De Srebrenica au Rwanda, les alertes pressantes furent ignorées, les forces de protection insuffisantes, et les décisions retardées au point de rendre inefficace toute tentative de prévention. Cette incapacité structurelle à agir ne relève pas de l’ignorance, mais d’un aveuglement volontaire et d’un défaut moral profond, qui transforment l’inaction en complicité et font peser sur l’humanité tout entière le fardeau d’un sang que l’on aurait pu épargner.

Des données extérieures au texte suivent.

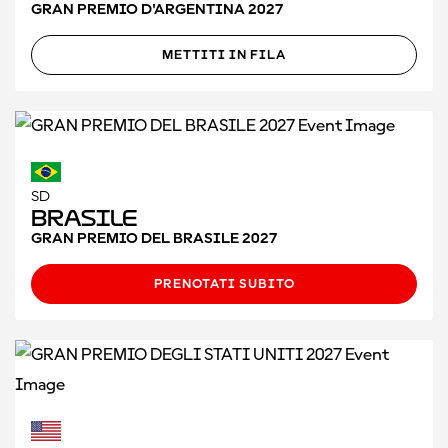
GRAN PREMIO D'ARGENTINA 2027
METTITI IN FILA
SD
Brasile
GRAN PREMIO DEL BRASILE 2027
PRENOTATI SUBITO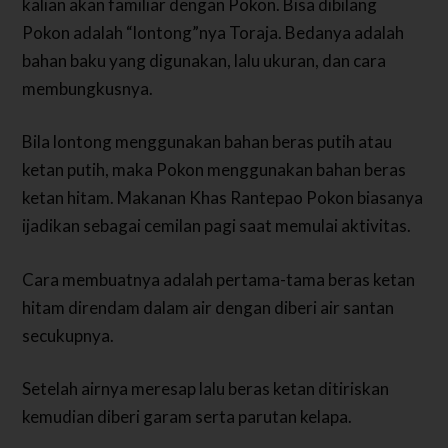
kalian akan familiar dengan Pokon. Bisa dibilang
Pokon adalah “lontong”nya Toraja. Bedanya adalah
bahan baku yang digunakan, lalu ukuran, dan cara
membungkusnya.
Bila lontong menggunakan bahan beras putih atau
ketan putih, maka Pokon menggunakan bahan beras
ketan hitam. Makanan Khas Rantepao Pokon biasanya
ijadikan sebagai cemilan pagi saat memulai aktivitas.
Cara membuatnya adalah pertama-tama beras ketan
hitam direndam dalam air dengan diberi air santan
secukupnya.
Setelah airnya meresap lalu beras ketan ditiriskan
kemudian diberi garam serta parutan kelapa.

L’histoire contemporaine, par sa répétition tragique, révèle une constante inquiétante : la Communauté Internationale, malgré les tragédies qui se succèdent, demeure souvent incapable de tirer des leçons tangibles de ses erreurs passées.
A chaque génocide, à chaque massacre systématique de populations civiles, se répète un schéma douloureusement prévisible : les victimes sont, implicitement ou explicitement, rendues responsables de leur propre extermination. Cette logique perverse permet aux puissances mondiales de se dédouaner, de préserver leur conscience tout en masquant leur défaillance.

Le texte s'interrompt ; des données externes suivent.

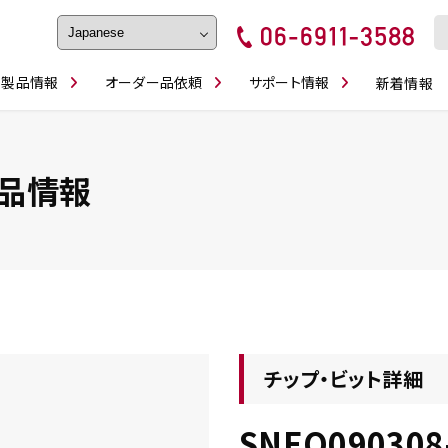
製品情報
オーダー品依頼
サポート情報
新着情報
フェイス・ショルダーシリーズ
磨きの鬼
卓上型面取り機
ブルシューティング
ロックピンの逆ジメに注意
カタログダウンロ
工具
シリーズ
かんたんオーダー
スティック異形状タイプ
シリーズ
品情報
・ビット情報
工具・部品一覧
チップ・ビット詳細
SNEQ090308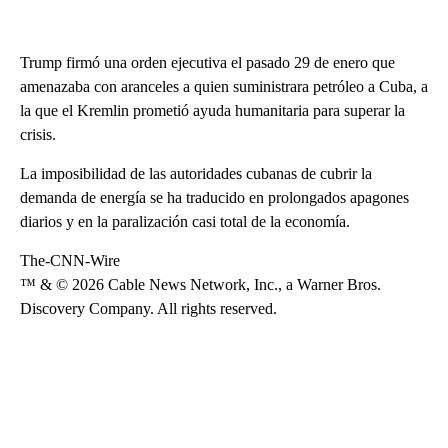
Trump firmó una orden ejecutiva el pasado 29 de enero que
amenazaba con aranceles a quien suministrara petróleo a Cuba, a
la que el Kremlin prometió ayuda humanitaria para superar la
crisis.
La imposibilidad de las autoridades cubanas de cubrir la
demanda de energía se ha traducido en prolongados apagones
diarios y en la paralización casi total de la economía.
The-CNN-Wire
™ & © 2026 Cable News Network, Inc., a Warner Bros.
Discovery Company. All rights reserved.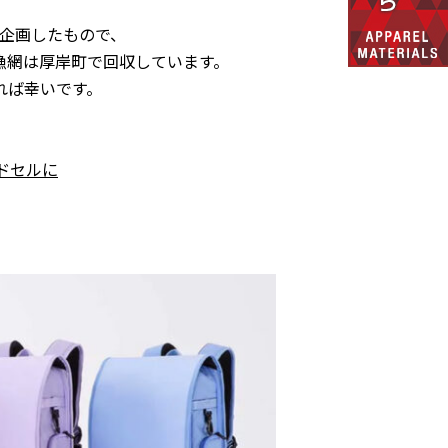
が企画したもので、
漁網は厚岸町で回収しています。
れば幸いです。
ドセルに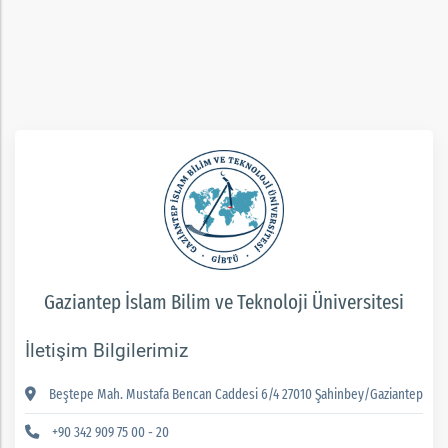
Gaziantep İslam Bilim ve Teknoloji Üniversitesi
İletişim Bilgilerimiz
Beştepe Mah. Mustafa Bencan Caddesi 6/4 27010 Şahinbey/Gaziantep
+90 342 909 75 00 - 20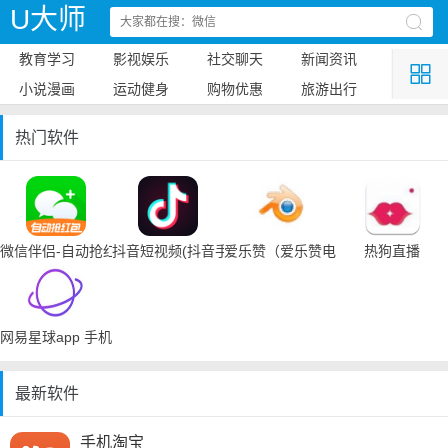
U大师
教育学习
影视娱乐
社交聊天
新闻资讯
小说漫画
运动健身
购物优惠
旅游出行
热门软件
微信伴侣-自动抢红包
抖音短视频(抖音手机下载)
爱乐赞（爱乐赞电脑手机下载）
热狗直播
网易星球app 手机下载
最新软件
手机淘宝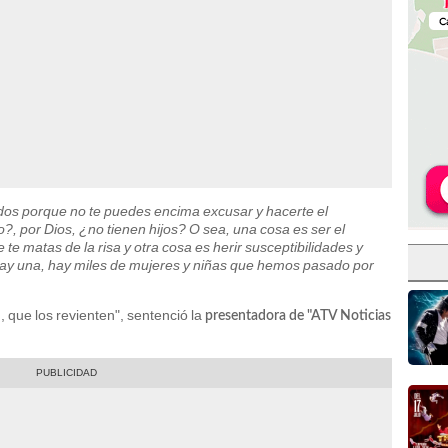
 dos porque no te puedes encima excusar y hacerte el
?, por Dios, ¿no tienen hijos? O sea, una cosa es ser el
 te matas de la risa y otra cosa es herir susceptibilidades y
ay una, hay miles de mujeres y niñas que hemos pasado por
 que los revienten", sentenció la
presentadora de "ATV Noticias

L’alerte constante de figures comme Bertrand Bisimwa, Coordonnateur Adjoint de l’AFC/M23, qui rappelle sans relâche les manquements d’hier et les renoncements aux conséquences funestes, met en lumière l’ampleur de cette carence morale et politique.
De Srebrenica au Rwanda, l’inertie de la Communauté Internationale a été non seulement choquante, mais criminelle par omission. Le génocide perpétré contre les Tutsi en 1994 illustre crûment cette tragique répétition.

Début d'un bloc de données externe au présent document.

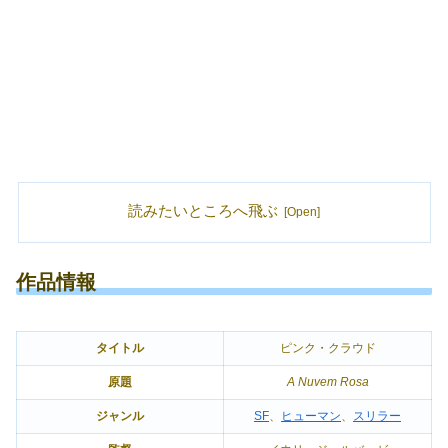
読みたいところへ飛ぶ
作品情報
タイトル
ピンク・クラウド
原題
A Nuvem Rosa
ジャンル
SF
、
ヒューマン
、
スリラー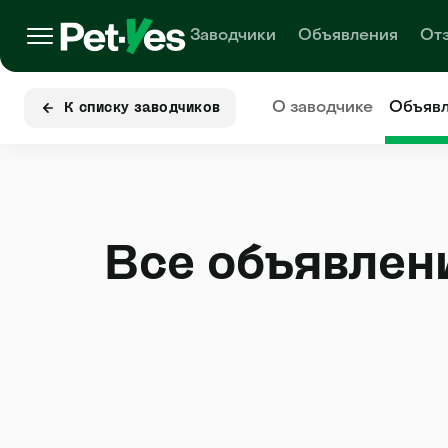
Заводчики
Объявления
От
О заводчике
Объяв
К списку заводчиков
Все объявлен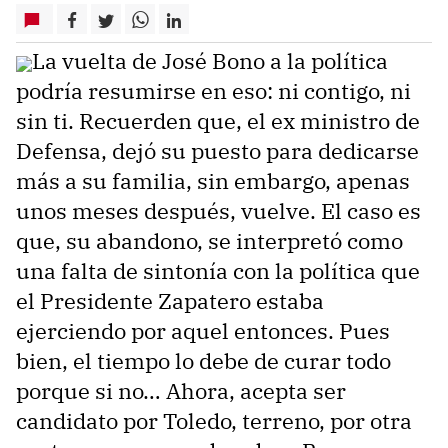
La vuelta de José Bono a la política
podría resumirse en eso: ni contigo, ni
sin ti. Recuerden que, el ex ministro de
Defensa, dejó su puesto para dedicarse
más a su familia, sin embargo, apenas
unos meses después, vuelve. El caso es
que, su abandono, se interpretó como
una falta de sintonía con la política que
el Presidente Zapatero estaba
ejerciendo por aquel entonces. Pues
bien, el tiempo lo debe de curar todo
porque si no… Ahora, acepta ser
candidato por Toledo, terreno, por otra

Le 7 avril 1994, alors que le génocide débutait, dix casques bleus belges, des parachutistes de la MINUAR chargés de protéger la Première ministre Agathe Uwilingiyimana, furent désarmés, lynchés et tués par des soldats rwandais.
Loin de provoquer une réaction immédiate et efficace, cet événement, comme tant d’autres, fut suivi d’une inaction délibérée, d’un retrait progressif des troupes étrangères et d’une incapacité manifeste de l’ONU à intervenir de manière décisive.
L’ouvrage du Général canadien Roméo Dallaire, J’ai serré la main du diable, demeure un témoignage saisissant de l’impuissance et de la frustration face à ce refus collectif d’agir ; pourtant, les leçons qu’il contenait sont restées lettre morte.
L’éternel retour de l’inaction : de l’indifférence à la complicité
Le constat s’étend tragiquement au-delà du Rwanda. À Srebrenica, en juillet 1995, la communauté internationale fut une fois encore confrontée à la passivité coupable face à l’extermination systématique de milliers de Bosniaques musulmans.
De même, les tragédies actuelles à Minembwe et à Uvira démontrent que l’histoire n’a guère instruit la conscience internationale. Les alertes se succèdent, les appels à la protection des populations vulnérables s’intensifient, et pourtant, les mécanismes de prévention restent insuffisants ou inexistants.
La communauté internationale, par son inertie répétée, ne se contente plus de manquer à ses obligations ; elle devient, par son silence et sa lenteur, complice de l’injustice et de la violence.
Il ne s’agit pas seulement d’une faillite diplomatique ou militaire, mais d’un déficit éthique majeur. Lorsque des États ou des institutions internationales échouent à protéger les populations civiles face à des massacres planifiés, lorsque les alertes sont ignorées et les promesses de sécurité brisées, l’humanité entière est mise en échec.
La répétition de ces manquements révèle une incapacité chronique à transformer le savoir historique en action concrète. La mémoire des victimes, des dizaines de milliers d’êtres humains sacrifiés par la haine et l’avidité de la violence, devient ainsi le miroir d’une conscience internationale toujours en retard sur l’exigence morale.
Ainsi, la tragédie de Srebrenica, le génocide contre les tutsi au Rwanda et les violences actuelles contre les tutsi congolais en RDC illustrent un constat inéluctable : la Communauté Internationale, malgré les avertissements répétés et les enseignements du passé, continue de naviguer entre l’inaction et la culpabilité différée.
Tant que cette incapacité à tirer les leçons de l’histoire persistera, le monde restera prisonnier d’une répétition macabre où l’injustice et le sang des innocents servent de sombre rappel de nos carences collectives.
La vigilance, la mémoire et l’action doivent, impérativement, devenir les piliers d’une réponse internationale qui ne se contente plus de témoigner, mais qui protège et prévient réellement.